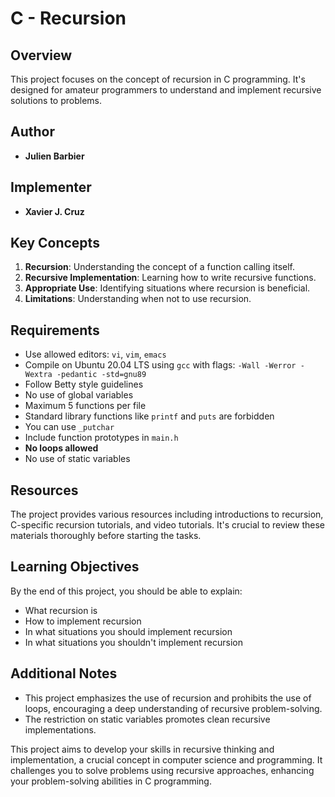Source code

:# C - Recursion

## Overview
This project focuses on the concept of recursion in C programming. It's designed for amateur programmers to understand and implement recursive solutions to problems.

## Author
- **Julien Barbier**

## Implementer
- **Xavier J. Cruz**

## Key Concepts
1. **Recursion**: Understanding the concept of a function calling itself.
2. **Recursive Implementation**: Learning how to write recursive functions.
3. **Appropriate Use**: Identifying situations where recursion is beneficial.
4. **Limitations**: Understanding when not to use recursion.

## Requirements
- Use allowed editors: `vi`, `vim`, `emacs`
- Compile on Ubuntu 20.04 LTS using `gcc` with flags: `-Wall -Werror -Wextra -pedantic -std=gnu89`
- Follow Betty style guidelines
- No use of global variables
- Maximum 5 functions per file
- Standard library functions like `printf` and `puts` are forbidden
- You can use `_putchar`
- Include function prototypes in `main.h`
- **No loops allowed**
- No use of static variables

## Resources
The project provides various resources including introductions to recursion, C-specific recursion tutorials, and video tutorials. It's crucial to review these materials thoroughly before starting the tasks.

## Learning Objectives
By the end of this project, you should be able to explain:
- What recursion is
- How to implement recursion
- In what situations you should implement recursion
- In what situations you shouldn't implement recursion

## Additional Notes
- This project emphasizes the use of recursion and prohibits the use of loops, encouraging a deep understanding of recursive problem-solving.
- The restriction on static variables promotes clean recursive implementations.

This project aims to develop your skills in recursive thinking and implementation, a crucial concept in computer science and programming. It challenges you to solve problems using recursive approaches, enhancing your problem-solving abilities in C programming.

- TASK TO CARRY OUT
Render the lines above as a Markdown table with a Row column holding the row number and a Text column holding the line, omitting blank lines. Do not include the pictures.

- EXERCISE SOLUTION
| Row | Text |
|---|---|
| 1 | Source code |
| 2 | :# C - Recursion |
| 3 | ## Overview |
| 4 | This project focuses on the concept of recursion in C programming. It's designed for amateur programmers to understand and implement recursive solutions to problems. |
| 5 | ## Author |
| 6 | - **Julien Barbier** |
| 7 | ## Implementer |
| 8 | - **Xavier J. Cruz** |
| 9 | ## Key Concepts |
| 10 | 1. **Recursion**: Understanding the concept of a function calling itself. |
| 11 | 2. **Recursive Implementation**: Learning how to write recursive functions. |
| 12 | 3. **Appropriate Use**: Identifying situations where recursion is beneficial. |
| 13 | 4. **Limitations**: Understanding when not to use recursion. |
| 14 | ## Requirements |
| 15 | - Use allowed editors: `vi`, `vim`, `emacs` |
| 16 | - Compile on Ubuntu 20.04 LTS using `gcc` with flags: `-Wall -Werror -Wextra -pedantic -std=gnu89` |
| 17 | - Follow Betty style guidelines |
| 18 | - No use of global variables |
| 19 | - Maximum 5 functions per file |
| 20 | - Standard library functions like `printf` and `puts` are forbidden |
| 21 | - You can use `_putchar` |
| 22 | - Include function prototypes in `main.h` |
| 23 | - **No loops allowed** |
| 24 | - No use of static variables |
| 25 | ## Resources |
| 26 | The project provides various resources including introductions to recursion, C-specific recursion tutorials, and video tutorials. It's crucial to review these materials thoroughly before starting the tasks. |
| 27 | ## Learning Objectives |
| 28 | By the end of this project, you should be able to explain: |
| 29 | - What recursion is |
| 30 | - How to implement recursion |
| 31 | - In what situations you should implement recursion |
| 32 | - In what situations you shouldn't implement recursion |
| 33 | ## Additional Notes |
| 34 | - This project emphasizes the use of recursion and prohibits the use of loops, encouraging a deep understanding of recursive problem-solving. |
| 35 | - The restriction on static variables promotes clean recursive implementations. |
| 36 | This project aims to develop your skills in recursive thinking and implementation, a crucial concept in computer science and programming. It challenges you to solve problems using recursive approaches, enhancing your problem-solving abilities in C programming. |